Afghanistan - beginning September 19, 2001

Direct Support Areas

Personnel serving in support of military operations in Afghanistan in the following locations also qualify for the combat zone tax exclusion:

  • Jordan, Kyrgyzstan, Pakistan, Tajikistan, and Uzbekistan (as of Sep. 19, 2001)
  • Djibouti (as of July 1, 2002)
  • Yemen (as of April 10, 2022)
  • Somalia and Syria (as of Jan. 1, 2004)
  • Lebanon (from Feb. 12, 2015)

    Serving in direct support of military operations on the Arabian Peninsula in the following locations:

    • Jordan (as of March 2, 2003)
    • Lebanon (from Feb. 12, 2015 through Feb. 11, 2020
    • Turkey east of longitude 33.51E  (from Sep. 19, 2016)

    What Is Service in a Combat Zone?

    You are considered to be serving in a combat zone if you are either assigned to a combat zone or you qualify for hostile fire/imminent danger pay while in a combat zone.
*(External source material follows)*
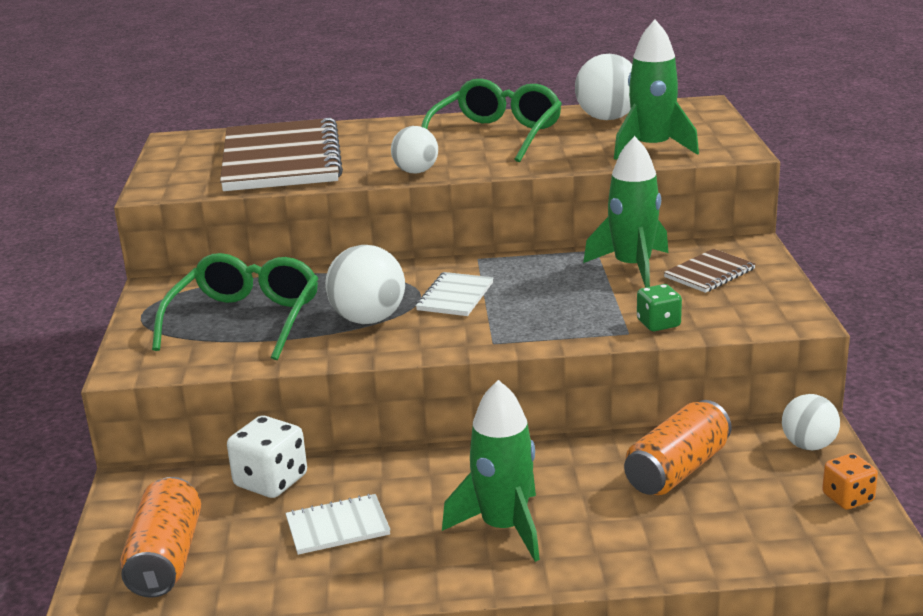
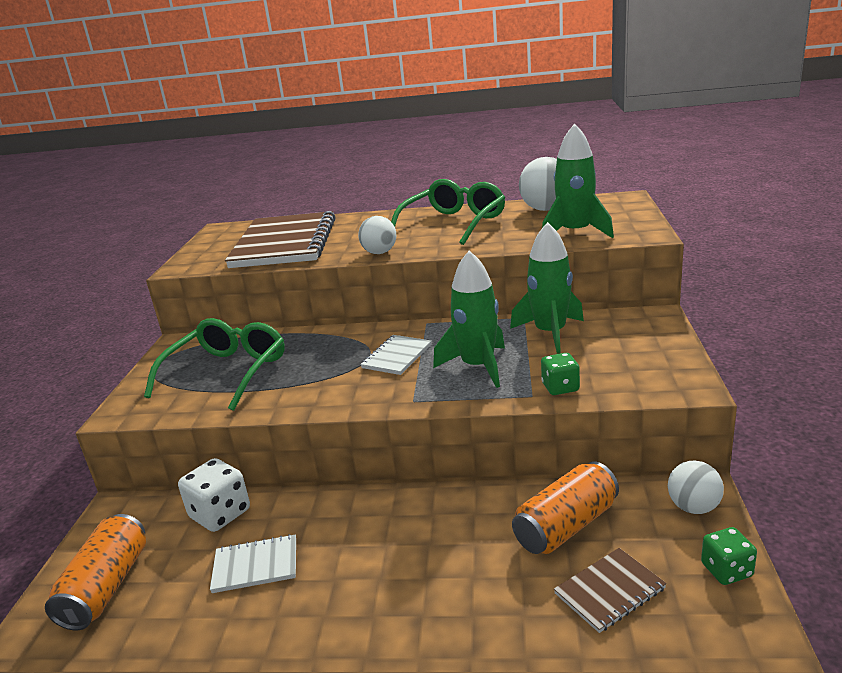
camera: 10 degrees right, 0 degrees up
(368, 319) = (320, 375): white ball -> none
(504, 527) = (396, 578): green rocket -> green rocket (478, 367)
(709, 273) = (615, 340): brown notebook -> brown notebook (609, 591)
(847, 498) = (726, 570): orange dice -> green dice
Service in a combat zone includes any periods you are absent from duty because of sickness, wounds, leave, or TAD/TDY, unless leave, TAD/TDY includes the full calendar month.

    If, as a result of serving in a combat zone, a person becomes a prisoner of war or is missing in action, that person is considered to be serving in the combat zone so long as he or she keeps that status for military pay purposes.

    Nonqualifying Presence in Combat Zone

    The following military service does not qualify as service in a combat zone:

    • Presence in a combat zone while on leave from a duty station located outside the combat zone,
    • Passage over or through a combat zone during a trip between 2 points that are outside a combat zone, and
    • Presence in a combat zone solely for your personal convenience.

    Hospitalized While Serving in the Combat Zone

    If you are hospitalized while serving in the combat zone, the wound, disease, or injury causing the hospitalization will be presumed to have been incurred while serving in the combat zone unless there is clear evidence to the contrary.

    Hospitalized after leaving the combat zone: In some cases the wound, disease, or injury may have been incurred while you were serving in the combat zone, even though you were not hospitalized until after you left, if that is the case you may be eligible for Combat Zone Tax Exclusion as long as hospitalized.